Stanislaw Skrowaczewski once again displays his capabilities as a Bruckner conductor of distinction, and his Saarbrücken Orchestra plays sonorously and with the utmost discipline. The performance of the epic Fifth Symphony has a long-term structural command, but there is abundant textural detail along the way. In other words, this is a performance to reckoned with.
However, this is not a new issue, but rather a remastering of a performance recorded for radio back in 1996. It does much credit to the recording team that it sounds better than ever in this reincarnation, and at the super-bargain Arte Nova price it represents a quite extraordinary bargain.
It is the two inner movements that impress most in Skrowaczewski's reading. As ever, he shows a keen appreciation of dynamic shadings, and in this regard as well as in the ambient sonorities, the recording serves him well. The scherzo is taken quickly, which is valid enough, but this does result in a few details of counterpoint being glossed over. For this is Bruckner's most overtly contrapuntal work, glorifying in the results his studies with his teacher Simon Sechter.

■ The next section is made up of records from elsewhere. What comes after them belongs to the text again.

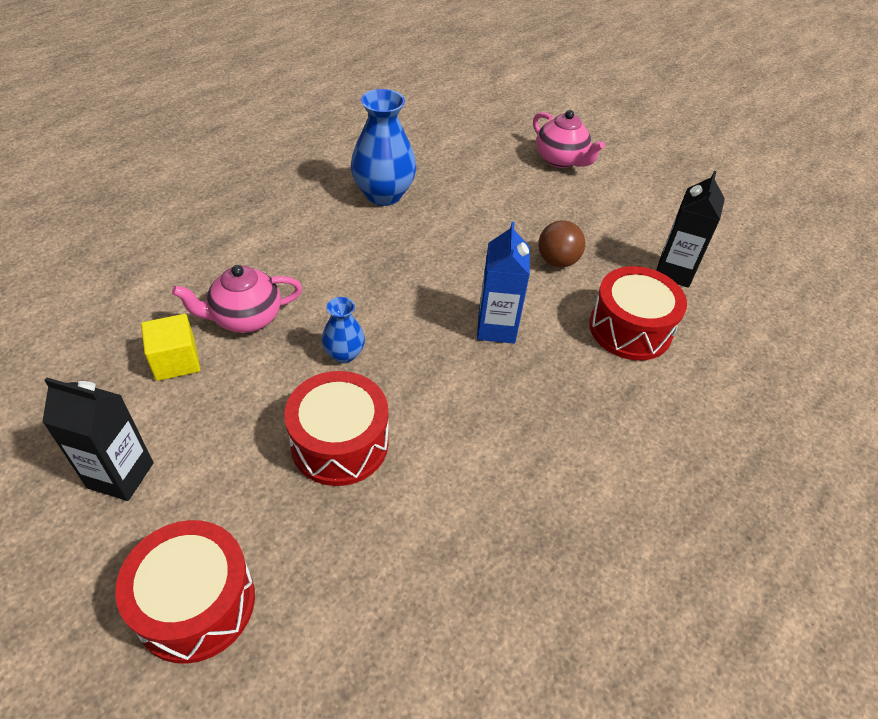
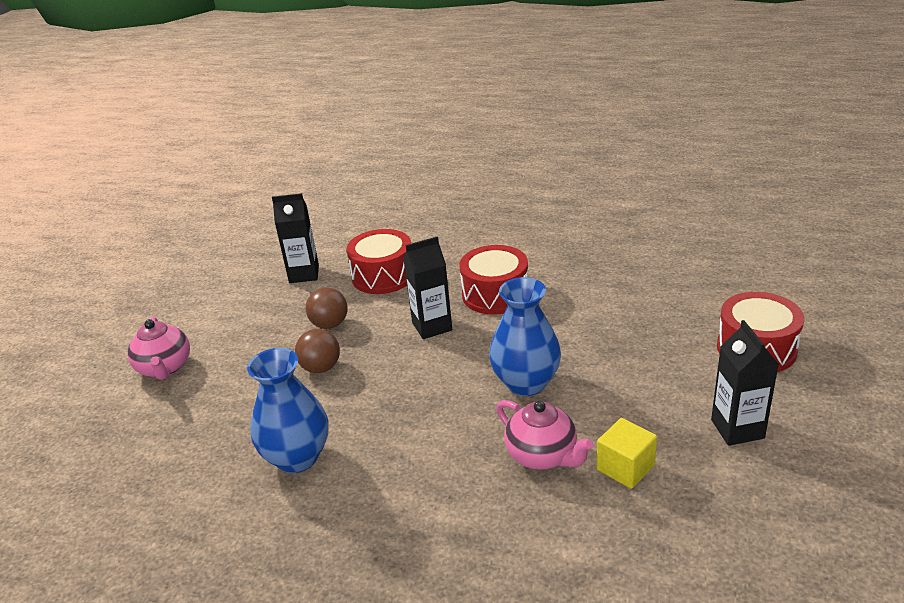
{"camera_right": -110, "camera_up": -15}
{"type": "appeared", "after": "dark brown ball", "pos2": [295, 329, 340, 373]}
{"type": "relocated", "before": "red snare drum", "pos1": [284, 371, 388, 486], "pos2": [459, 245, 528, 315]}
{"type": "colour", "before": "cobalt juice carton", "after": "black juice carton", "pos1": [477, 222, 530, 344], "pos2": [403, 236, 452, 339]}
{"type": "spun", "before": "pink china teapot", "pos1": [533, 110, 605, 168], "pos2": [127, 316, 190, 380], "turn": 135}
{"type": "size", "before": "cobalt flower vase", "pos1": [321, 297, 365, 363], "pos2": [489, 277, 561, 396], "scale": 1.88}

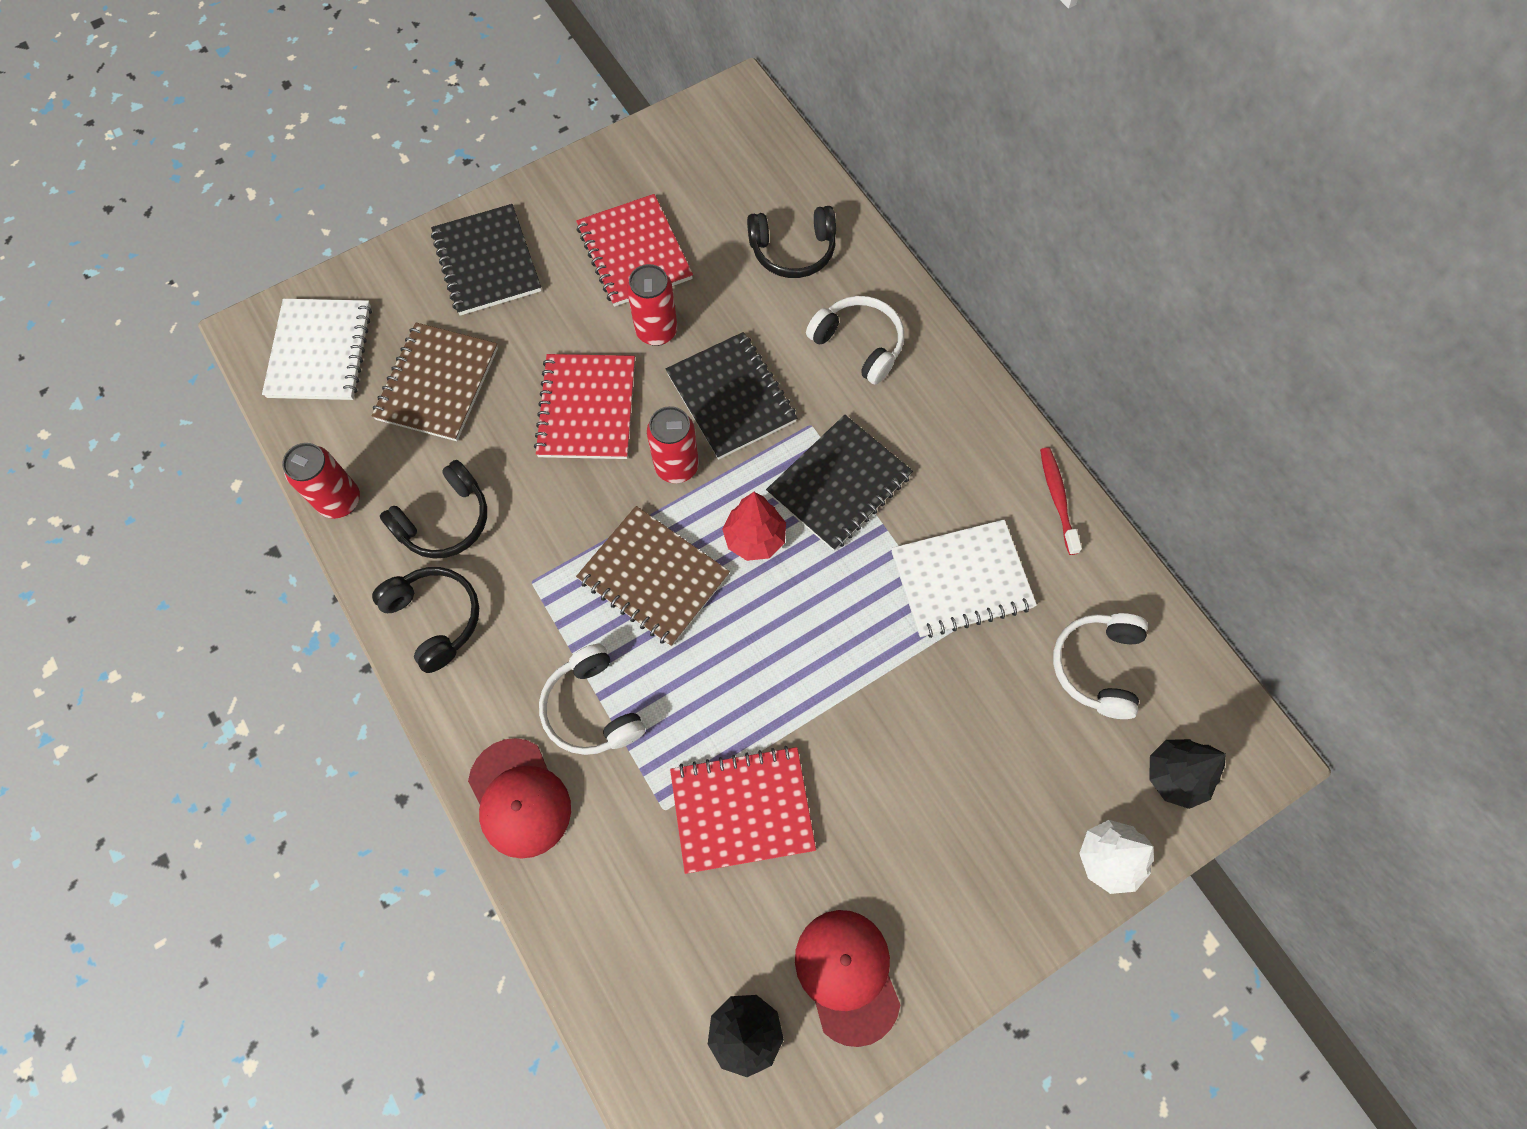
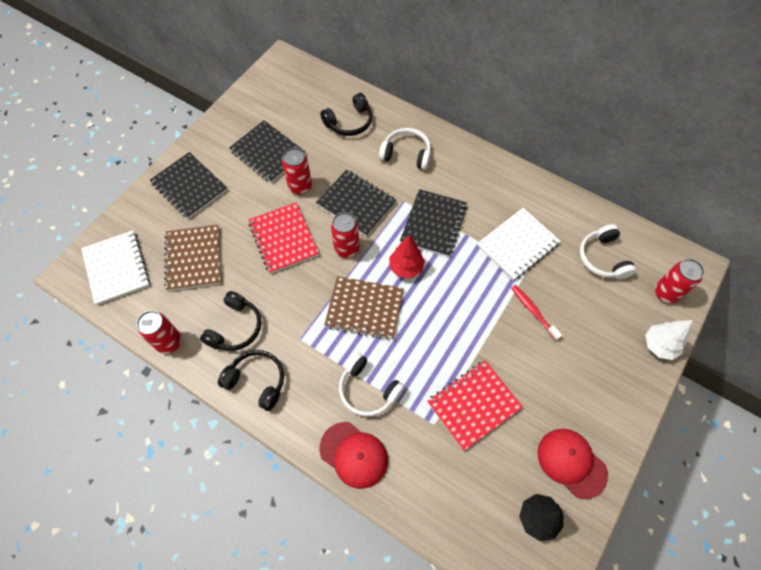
{"camera_right": -25, "camera_up": -5}
{"type": "relocated", "before": "red dental brush", "pos1": [1040, 447, 1082, 555], "pos2": [511, 285, 562, 341]}
{"type": "exchanged", "before": "black toy tree", "after": "red tin", "pos1": [1149, 739, 1226, 809], "pos2": [655, 259, 704, 303]}
{"type": "colour", "before": "red exercise book", "after": "black exercise book", "pos1": [576, 194, 693, 307], "pos2": [229, 120, 305, 183]}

The slow movement is as eloquent as one could wish for, with a flowing pulse but equally a real sense of gravitas as the climaxes build. The outer movements too impress in their pacing, with the strongly characterised themes returning to make an impact at once expressive and structural. The Saarbrücken Radio Symphony Orchestra may not have the pedigree of the Berlin Philharmonic (whose recording with Karajan remains a benchmark), but play the two 'side by side' and you will be hard put to tell the ensembles apart.
The culminating passages of the symphony are hugely impressive as a true peroration and summation. The results have much to commend them, though on the debit side the tension is allowed to sag just a little too much in the passage before the emphatic final bars. On the other hand, rarely has the balance between the brass instruments been so impressively communicated, and there is no question that this is a noble and hugely rewarding performance of one of the greatest of all symphonies.